Kasus ini menjadi pengingat bahwa narasi teknologi dan ekonomi hijau tidak otomatis menjamin sebuah penawaran investasi telah memenuhi ketentuan. Masyarakat juga diminta tidak menganggap klaim pengurusan izin sebagai bukti bahwa izin dari regulator sudah dimiliki.
Dalam pengumuman yang diunggah melalui akun resmi Otoritas Jasa Keuangan (OJK) pada Selasa (21/7), Satgas PASTI menyebut pola penawaran EVI dipersamakan dengan layanan urun dana atau securities crowdfunding. Namun, hasil klarifikasi dan verifikasi menemukan perusahaan tersebut belum memiliki izin OJK sebagai penyelenggara layanan urun dana.
Empat Temuan yang Menjadi Dasar Penghentian
Pemeriksaan Satgas PASTI tidak hanya menyoroti status izin urun dana yang digunakan dalam penawaran investasi tersebut. Sejumlah aspek lain, mulai dari kegiatan usaha hingga status aplikasi dan situs web, turut menjadi perhatian.
| Aspek | Temuan |
|---|---|
| Izin layanan urun dana | Belum memiliki izin OJK sebagai penyelenggara layanan urun dana |
| Kegiatan usaha | Disebut tidak sesuai dengan izin dari Kementerian Investasi dan Hilirisasi/BKPM |
| Aplikasi dan situs web | Belum tercatat sebagai Penyelenggara Sistem Elektronik di Komdigi |
| Keanggotaan asosiasi | Status keanggotaan di ALUDI telah dicabut |
Satgas PASTI juga menilai kegiatan usaha PT EVI tidak sesuai dengan izin yang diterbitkan Kementerian Investasi dan Hilirisasi/Badan Koordinasi Penanaman Modal (BKPM). Temuan ini memperluas persoalan dari sekadar status perizinan layanan urun dana.
Aplikasi dan situs web yang digunakan perusahaan disebut belum tercatat sebagai Penyelenggara Sistem Elektronik (PSE) di Kementerian Komunikasi dan Digital (Komdigi). Pencatatan PSE termasuk salah satu aspek yang diperiksa dalam penanganan kegiatan tersebut.
Status keanggotaan PT EVI di Asosiasi Layanan Urun Dana Indonesia (ALUDI) juga telah dicabut. Rangkaian temuan tersebut kemudian menjadi dasar Satgas PASTI untuk menghentikan kegiatan usaha perusahaan.
Aplikasi dan Tautan Akan Diblokir
Penghentian kegiatan tidak berhenti pada imbauan kepada masyarakat untuk berhati-hati. Satgas PASTI menyatakan akan memblokir akses aplikasi dan/atau tautan atau URL yang terkait dengan PT EVI.

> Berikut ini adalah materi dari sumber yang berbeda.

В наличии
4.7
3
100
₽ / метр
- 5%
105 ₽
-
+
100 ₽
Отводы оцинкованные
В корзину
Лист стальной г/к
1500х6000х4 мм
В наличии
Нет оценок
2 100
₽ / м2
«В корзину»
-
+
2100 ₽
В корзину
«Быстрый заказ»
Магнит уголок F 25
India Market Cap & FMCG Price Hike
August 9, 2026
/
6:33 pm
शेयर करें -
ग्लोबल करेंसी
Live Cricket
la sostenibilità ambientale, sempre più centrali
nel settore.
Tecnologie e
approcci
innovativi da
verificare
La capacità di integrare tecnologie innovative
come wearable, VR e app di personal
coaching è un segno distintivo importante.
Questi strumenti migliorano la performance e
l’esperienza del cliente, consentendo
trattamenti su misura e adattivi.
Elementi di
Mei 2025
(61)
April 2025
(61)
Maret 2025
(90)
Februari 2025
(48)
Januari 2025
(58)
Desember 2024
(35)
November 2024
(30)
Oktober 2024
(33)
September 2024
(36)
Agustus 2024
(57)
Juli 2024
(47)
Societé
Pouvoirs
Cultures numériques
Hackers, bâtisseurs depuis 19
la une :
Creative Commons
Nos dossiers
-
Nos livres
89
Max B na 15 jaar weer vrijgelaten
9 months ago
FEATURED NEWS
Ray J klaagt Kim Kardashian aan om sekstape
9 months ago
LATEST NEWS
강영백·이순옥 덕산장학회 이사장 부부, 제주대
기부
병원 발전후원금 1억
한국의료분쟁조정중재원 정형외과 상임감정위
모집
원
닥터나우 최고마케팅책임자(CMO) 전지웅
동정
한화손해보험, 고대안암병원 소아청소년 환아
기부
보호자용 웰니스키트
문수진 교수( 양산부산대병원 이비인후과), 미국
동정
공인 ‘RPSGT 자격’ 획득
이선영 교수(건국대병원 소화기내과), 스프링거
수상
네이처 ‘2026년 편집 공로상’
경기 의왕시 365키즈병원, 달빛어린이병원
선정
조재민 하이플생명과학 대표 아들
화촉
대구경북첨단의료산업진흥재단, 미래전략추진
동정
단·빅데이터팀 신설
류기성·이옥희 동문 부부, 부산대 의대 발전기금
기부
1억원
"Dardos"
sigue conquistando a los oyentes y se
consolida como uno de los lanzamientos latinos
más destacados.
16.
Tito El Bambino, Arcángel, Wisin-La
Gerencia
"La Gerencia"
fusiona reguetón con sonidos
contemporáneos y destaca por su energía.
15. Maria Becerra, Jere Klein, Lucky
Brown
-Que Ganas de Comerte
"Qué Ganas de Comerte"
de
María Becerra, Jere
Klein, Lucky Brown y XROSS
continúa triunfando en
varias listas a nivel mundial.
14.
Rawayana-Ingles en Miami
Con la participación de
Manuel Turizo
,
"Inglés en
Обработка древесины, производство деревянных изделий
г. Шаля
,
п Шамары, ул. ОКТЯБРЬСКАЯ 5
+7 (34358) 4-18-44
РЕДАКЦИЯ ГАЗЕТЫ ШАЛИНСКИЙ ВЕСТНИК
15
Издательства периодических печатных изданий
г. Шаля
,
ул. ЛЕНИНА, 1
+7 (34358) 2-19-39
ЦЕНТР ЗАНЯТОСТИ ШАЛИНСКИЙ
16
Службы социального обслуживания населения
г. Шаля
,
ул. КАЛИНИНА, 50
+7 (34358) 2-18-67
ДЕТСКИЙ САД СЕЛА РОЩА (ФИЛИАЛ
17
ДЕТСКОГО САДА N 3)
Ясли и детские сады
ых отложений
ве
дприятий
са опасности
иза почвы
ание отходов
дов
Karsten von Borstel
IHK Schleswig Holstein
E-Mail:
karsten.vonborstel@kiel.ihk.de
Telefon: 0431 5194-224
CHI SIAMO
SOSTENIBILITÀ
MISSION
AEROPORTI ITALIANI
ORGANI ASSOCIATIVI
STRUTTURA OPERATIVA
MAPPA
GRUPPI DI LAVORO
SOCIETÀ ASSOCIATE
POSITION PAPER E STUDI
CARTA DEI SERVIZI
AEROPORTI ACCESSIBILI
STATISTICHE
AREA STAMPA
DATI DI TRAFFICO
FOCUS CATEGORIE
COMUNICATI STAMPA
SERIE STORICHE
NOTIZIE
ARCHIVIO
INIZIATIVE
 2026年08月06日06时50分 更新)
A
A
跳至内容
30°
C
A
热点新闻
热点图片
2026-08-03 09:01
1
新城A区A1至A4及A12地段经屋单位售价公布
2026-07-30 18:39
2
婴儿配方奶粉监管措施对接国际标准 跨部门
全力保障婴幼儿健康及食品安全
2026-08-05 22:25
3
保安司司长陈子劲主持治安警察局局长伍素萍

“Satgas PASTI telah menghentikan kegiatan PT EVI serta akan melakukan pemblokiran akses terhadap aplikasi dan/atau tautan (URL) terkait serta akan berkoordinasi dengan aparat penegak hukum untuk proses penindakan lebih lanjut,” ujar Satgas PASTI. Koordinasi dengan aparat penegak hukum juga akan dilakukan untuk proses penindakan lanjutan.
Sebelum kegiatan dihentikan, PT EVI disebut mengklaim sedang dalam proses pengurusan izin di OJK saat menawarkan produknya. OJK menegaskan bahwa proses pengurusan izin tidak sama dengan telah memiliki izin.
Waspadai Janji Keuntungan dalam Penawaran Investasi
OJK mengimbau masyarakat untuk tetap waspada terhadap penawaran investasi yang mengatasnamakan proses perizinan di lembaga tersebut. Kehati-hatian juga diperlukan terhadap pihak yang menjanjikan keuntungan tertentu melalui penawaran investasi.
Masyarakat yang merasa dirugikan diminta segera melaporkan kasus ini kepada aparat penegak hukum setempat. Pelaporan tersebut diharapkan dapat membantu mempercepat proses penanganan.
Untuk menyampaikan indikasi investasi ilegal atau pinjaman online ilegal, masyarakat dapat menghubungi Kontak OJK 157. Pengaduan juga dapat disampaikan melalui WhatsApp 081157157157, email [email protected], maupun kanal Satgas PASTI.